What can you do with people like that? As the Romans learned, not much. Part of the miracle of the resurrection is that it so empo
wered a ragtag band of fishermen and tax collectors that they were emboldened to stand against all earthly authority and power, and ultimately would upend the once inviolable order of the mighty Roman Empire. History tells us that this happened. So what better explanation can be offered for how it happened? Unless we have missed something, there exists none. And if there exists none, we are invited to submit to the logic of what we now know: that this most celebrated and most scorned miracle of miracles actually happened—and, perhaps most miraculously of all, can even be understood to have happened.
PART TWO
THE MIRACLE STORIES
INTRODUCTION TO THE MIRACLE STORIES
In his book Mere Christianity, C. S. Lewis rather famously said that when it came to deciding who Jesus Christ was, we really only had three choices. First, we could say he was a liar, that all of the things he said were simply lies. Second, we could say he was not a liar but a lunatic, so he couldn’t be held responsible for saying the things he said. And third, we could say he was actually who he said he was, the Lord of Heaven and Earth.

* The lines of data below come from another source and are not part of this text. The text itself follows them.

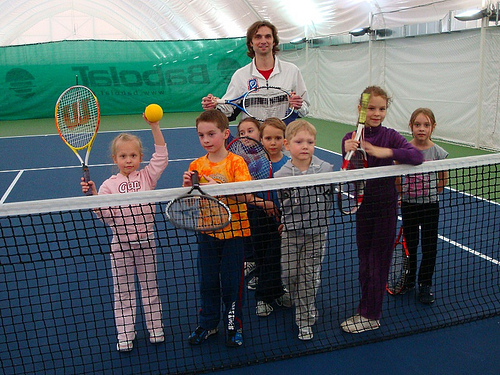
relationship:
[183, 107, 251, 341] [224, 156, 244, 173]
boy has on a shirt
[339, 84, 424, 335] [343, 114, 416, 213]
girl wearing track suit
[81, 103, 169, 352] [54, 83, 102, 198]
child holding racket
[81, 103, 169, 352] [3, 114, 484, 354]
child on court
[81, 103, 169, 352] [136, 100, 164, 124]
child holding ball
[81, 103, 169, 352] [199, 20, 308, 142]
child with coach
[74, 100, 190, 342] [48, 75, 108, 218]
boy holding racket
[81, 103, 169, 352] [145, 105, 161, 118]
child holding ball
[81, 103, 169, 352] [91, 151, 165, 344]
child wearing suit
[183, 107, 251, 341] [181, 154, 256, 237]
boy wearing shirt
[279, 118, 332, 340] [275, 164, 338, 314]
boy wearing suit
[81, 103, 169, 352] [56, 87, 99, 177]
child holding racket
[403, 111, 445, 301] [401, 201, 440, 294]
girl wearing pants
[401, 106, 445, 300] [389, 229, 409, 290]
girl holding racket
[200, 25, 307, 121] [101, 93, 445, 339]
man behind group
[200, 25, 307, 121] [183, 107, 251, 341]
man behind boy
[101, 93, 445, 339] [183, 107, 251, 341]
group of boy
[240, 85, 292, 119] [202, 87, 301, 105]
racket in hands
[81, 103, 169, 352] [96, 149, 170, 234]
child wearing sweater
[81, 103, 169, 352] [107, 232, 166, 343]
child wearing pants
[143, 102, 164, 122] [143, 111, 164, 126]
ball in hand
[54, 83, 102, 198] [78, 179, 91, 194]
racket in hand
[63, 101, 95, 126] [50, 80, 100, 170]
letter on racket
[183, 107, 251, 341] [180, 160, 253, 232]
boy with shirt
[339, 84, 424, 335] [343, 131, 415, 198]
girl with shirt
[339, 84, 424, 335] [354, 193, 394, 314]
girl with pants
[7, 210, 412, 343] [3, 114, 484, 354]
net on a court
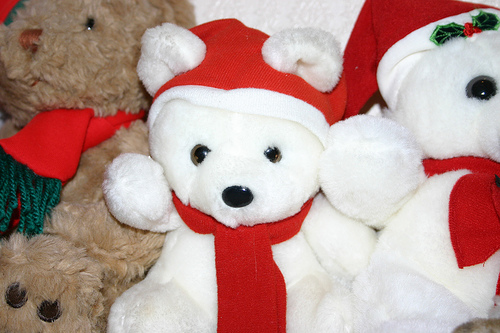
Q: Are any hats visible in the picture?
A: Yes, there is a hat.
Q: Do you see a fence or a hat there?
A: Yes, there is a hat.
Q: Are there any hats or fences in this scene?
A: Yes, there is a hat.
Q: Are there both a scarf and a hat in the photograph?
A: Yes, there are both a hat and a scarf.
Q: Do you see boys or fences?
A: No, there are no fences or boys.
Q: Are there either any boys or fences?
A: No, there are no fences or boys.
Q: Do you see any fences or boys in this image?
A: No, there are no fences or boys.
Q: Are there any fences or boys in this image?
A: No, there are no fences or boys.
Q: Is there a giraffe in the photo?
A: No, there are no giraffes.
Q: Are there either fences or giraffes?
A: No, there are no giraffes or fences.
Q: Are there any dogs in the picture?
A: No, there are no dogs.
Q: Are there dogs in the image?
A: No, there are no dogs.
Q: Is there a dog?
A: No, there are no dogs.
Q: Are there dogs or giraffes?
A: No, there are no dogs or giraffes.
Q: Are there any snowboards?
A: No, there are no snowboards.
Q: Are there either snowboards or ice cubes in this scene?
A: No, there are no snowboards or ice cubes.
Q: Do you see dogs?
A: No, there are no dogs.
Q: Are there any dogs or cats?
A: No, there are no dogs or cats.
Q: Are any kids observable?
A: No, there are no kids.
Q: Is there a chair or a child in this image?
A: No, there are no children or chairs.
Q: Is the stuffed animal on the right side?
A: Yes, the stuffed animal is on the right of the image.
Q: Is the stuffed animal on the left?
A: No, the stuffed animal is on the right of the image.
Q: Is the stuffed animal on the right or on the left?
A: The stuffed animal is on the right of the image.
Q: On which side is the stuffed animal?
A: The stuffed animal is on the right of the image.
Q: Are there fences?
A: No, there are no fences.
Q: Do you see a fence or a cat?
A: No, there are no fences or cats.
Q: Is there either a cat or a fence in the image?
A: No, there are no fences or cats.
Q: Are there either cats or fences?
A: No, there are no fences or cats.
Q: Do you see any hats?
A: Yes, there is a hat.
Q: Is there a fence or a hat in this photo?
A: Yes, there is a hat.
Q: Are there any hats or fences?
A: Yes, there is a hat.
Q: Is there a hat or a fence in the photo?
A: Yes, there is a hat.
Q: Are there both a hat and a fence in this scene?
A: No, there is a hat but no fences.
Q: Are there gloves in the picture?
A: No, there are no gloves.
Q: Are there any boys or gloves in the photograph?
A: No, there are no gloves or boys.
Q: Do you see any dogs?
A: No, there are no dogs.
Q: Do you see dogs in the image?
A: No, there are no dogs.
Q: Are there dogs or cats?
A: No, there are no dogs or cats.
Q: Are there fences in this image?
A: No, there are no fences.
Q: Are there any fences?
A: No, there are no fences.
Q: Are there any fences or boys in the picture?
A: No, there are no fences or boys.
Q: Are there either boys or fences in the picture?
A: No, there are no fences or boys.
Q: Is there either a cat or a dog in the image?
A: No, there are no dogs or cats.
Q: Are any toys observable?
A: Yes, there is a toy.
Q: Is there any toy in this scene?
A: Yes, there is a toy.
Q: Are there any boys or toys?
A: Yes, there is a toy.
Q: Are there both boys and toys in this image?
A: No, there is a toy but no boys.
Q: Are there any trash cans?
A: No, there are no trash cans.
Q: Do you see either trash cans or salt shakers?
A: No, there are no trash cans or salt shakers.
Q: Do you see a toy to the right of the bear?
A: Yes, there is a toy to the right of the bear.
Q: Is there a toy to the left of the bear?
A: No, the toy is to the right of the bear.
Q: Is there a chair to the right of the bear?
A: No, there is a toy to the right of the bear.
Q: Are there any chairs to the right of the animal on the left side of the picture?
A: No, there is a toy to the right of the bear.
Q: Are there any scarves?
A: Yes, there is a scarf.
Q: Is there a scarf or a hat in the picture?
A: Yes, there is a scarf.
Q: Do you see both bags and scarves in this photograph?
A: No, there is a scarf but no bags.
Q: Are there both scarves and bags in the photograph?
A: No, there is a scarf but no bags.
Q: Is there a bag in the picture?
A: No, there are no bags.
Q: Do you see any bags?
A: No, there are no bags.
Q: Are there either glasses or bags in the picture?
A: No, there are no bags or glasses.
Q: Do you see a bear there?
A: Yes, there is a bear.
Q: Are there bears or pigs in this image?
A: Yes, there is a bear.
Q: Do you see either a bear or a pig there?
A: Yes, there is a bear.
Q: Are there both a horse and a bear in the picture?
A: No, there is a bear but no horses.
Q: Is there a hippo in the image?
A: No, there are no hippoes.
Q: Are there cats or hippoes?
A: No, there are no hippoes or cats.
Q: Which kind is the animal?
A: The animal is a bear.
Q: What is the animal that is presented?
A: The animal is a bear.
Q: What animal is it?
A: The animal is a bear.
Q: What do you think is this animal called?
A: This is a bear.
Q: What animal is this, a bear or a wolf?
A: This is a bear.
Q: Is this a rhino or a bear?
A: This is a bear.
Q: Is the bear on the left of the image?
A: Yes, the bear is on the left of the image.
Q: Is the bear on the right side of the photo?
A: No, the bear is on the left of the image.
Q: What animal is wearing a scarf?
A: The bear is wearing a scarf.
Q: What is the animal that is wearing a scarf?
A: The animal is a bear.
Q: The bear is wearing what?
A: The bear is wearing a scarf.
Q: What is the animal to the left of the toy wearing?
A: The bear is wearing a scarf.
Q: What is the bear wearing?
A: The bear is wearing a scarf.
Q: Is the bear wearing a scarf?
A: Yes, the bear is wearing a scarf.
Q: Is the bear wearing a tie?
A: No, the bear is wearing a scarf.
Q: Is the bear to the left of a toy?
A: Yes, the bear is to the left of a toy.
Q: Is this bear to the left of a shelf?
A: No, the bear is to the left of a toy.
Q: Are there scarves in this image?
A: Yes, there is a scarf.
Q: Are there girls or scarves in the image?
A: Yes, there is a scarf.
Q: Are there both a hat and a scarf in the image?
A: Yes, there are both a scarf and a hat.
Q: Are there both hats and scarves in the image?
A: Yes, there are both a scarf and a hat.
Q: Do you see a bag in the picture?
A: No, there are no bags.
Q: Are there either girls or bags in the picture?
A: No, there are no bags or girls.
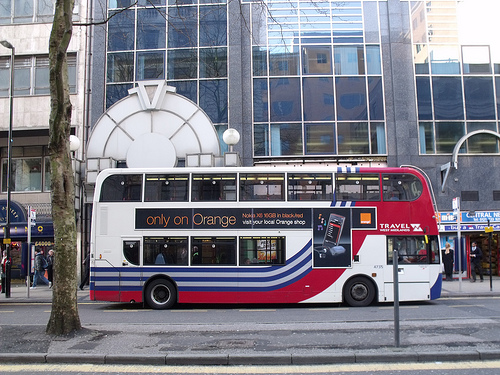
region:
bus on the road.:
[88, 152, 443, 309]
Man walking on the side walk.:
[466, 231, 486, 283]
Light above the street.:
[0, 34, 18, 55]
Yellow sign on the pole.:
[480, 220, 499, 235]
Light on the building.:
[220, 120, 240, 153]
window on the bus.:
[382, 230, 438, 268]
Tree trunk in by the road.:
[28, 0, 95, 335]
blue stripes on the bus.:
[90, 238, 312, 293]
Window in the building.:
[2, 153, 46, 198]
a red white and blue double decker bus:
[89, 162, 446, 308]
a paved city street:
[0, 297, 497, 323]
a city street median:
[1, 320, 497, 363]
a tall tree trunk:
[47, 2, 80, 332]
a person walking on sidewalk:
[30, 246, 52, 289]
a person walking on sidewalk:
[470, 241, 485, 281]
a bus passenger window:
[238, 235, 282, 266]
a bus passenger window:
[190, 235, 235, 265]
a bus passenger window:
[142, 237, 187, 266]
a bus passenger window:
[100, 174, 142, 201]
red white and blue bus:
[92, 166, 442, 309]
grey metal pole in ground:
[391, 250, 401, 347]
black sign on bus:
[311, 207, 355, 270]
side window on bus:
[386, 235, 439, 266]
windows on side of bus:
[142, 234, 289, 269]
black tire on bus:
[143, 274, 176, 309]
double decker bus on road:
[91, 164, 446, 309]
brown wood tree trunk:
[45, 2, 87, 335]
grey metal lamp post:
[1, 38, 18, 292]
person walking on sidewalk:
[28, 247, 51, 289]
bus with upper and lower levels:
[91, 146, 443, 314]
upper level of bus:
[103, 172, 413, 202]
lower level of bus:
[93, 235, 383, 284]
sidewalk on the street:
[168, 324, 494, 347]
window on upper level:
[146, 173, 191, 204]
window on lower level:
[192, 238, 239, 269]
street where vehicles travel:
[123, 307, 357, 324]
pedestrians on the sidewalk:
[1, 244, 58, 284]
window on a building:
[257, 22, 373, 151]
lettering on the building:
[453, 209, 496, 229]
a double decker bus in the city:
[67, 133, 473, 330]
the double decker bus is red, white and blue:
[88, 151, 463, 326]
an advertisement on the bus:
[125, 192, 323, 242]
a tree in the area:
[40, 165, 94, 339]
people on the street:
[8, 227, 65, 284]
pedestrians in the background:
[438, 227, 488, 286]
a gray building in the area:
[95, 8, 489, 163]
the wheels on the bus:
[123, 264, 410, 323]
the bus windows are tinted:
[104, 167, 434, 218]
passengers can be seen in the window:
[115, 230, 310, 266]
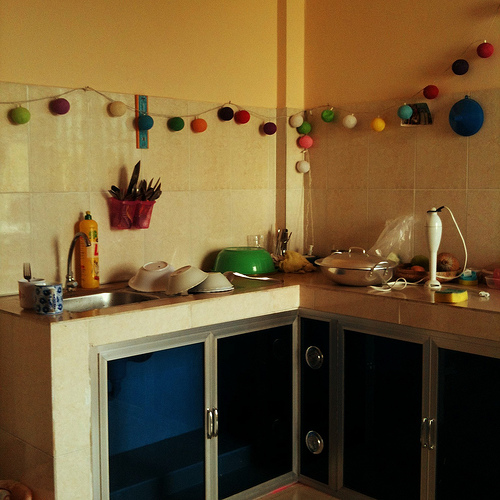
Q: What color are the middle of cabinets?
A: Blue.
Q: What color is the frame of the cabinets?
A: Silver.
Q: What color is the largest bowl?
A: Green.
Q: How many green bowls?
A: One.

Lewis said that there were no other options besides those three—Lord, liar, or lunatic—because Jesus hadn’t left us any other options. To regard Christ as a wonderful moral teacher is not possible, because he said so many things that a sane and wonderful moral teacher would never say, such as when he cursed a fig tree or raised people from the dead or said that he was the promised Messiah of the world, or when he forgave sin or healed the blind, to name a few examples. Socrates didn’t do any of those things or claim to do any of those things, but if he had claimed to, we would rightly say he was an outright liar or a fraud—or simply non compos mentis. And so it must be with Jesus. He can hardly be someone who pronounces deeply sane and wise things on the one hand and a madman or deceiver on the other. We are forced to choose. Lewis here holds our feet to the logical fire.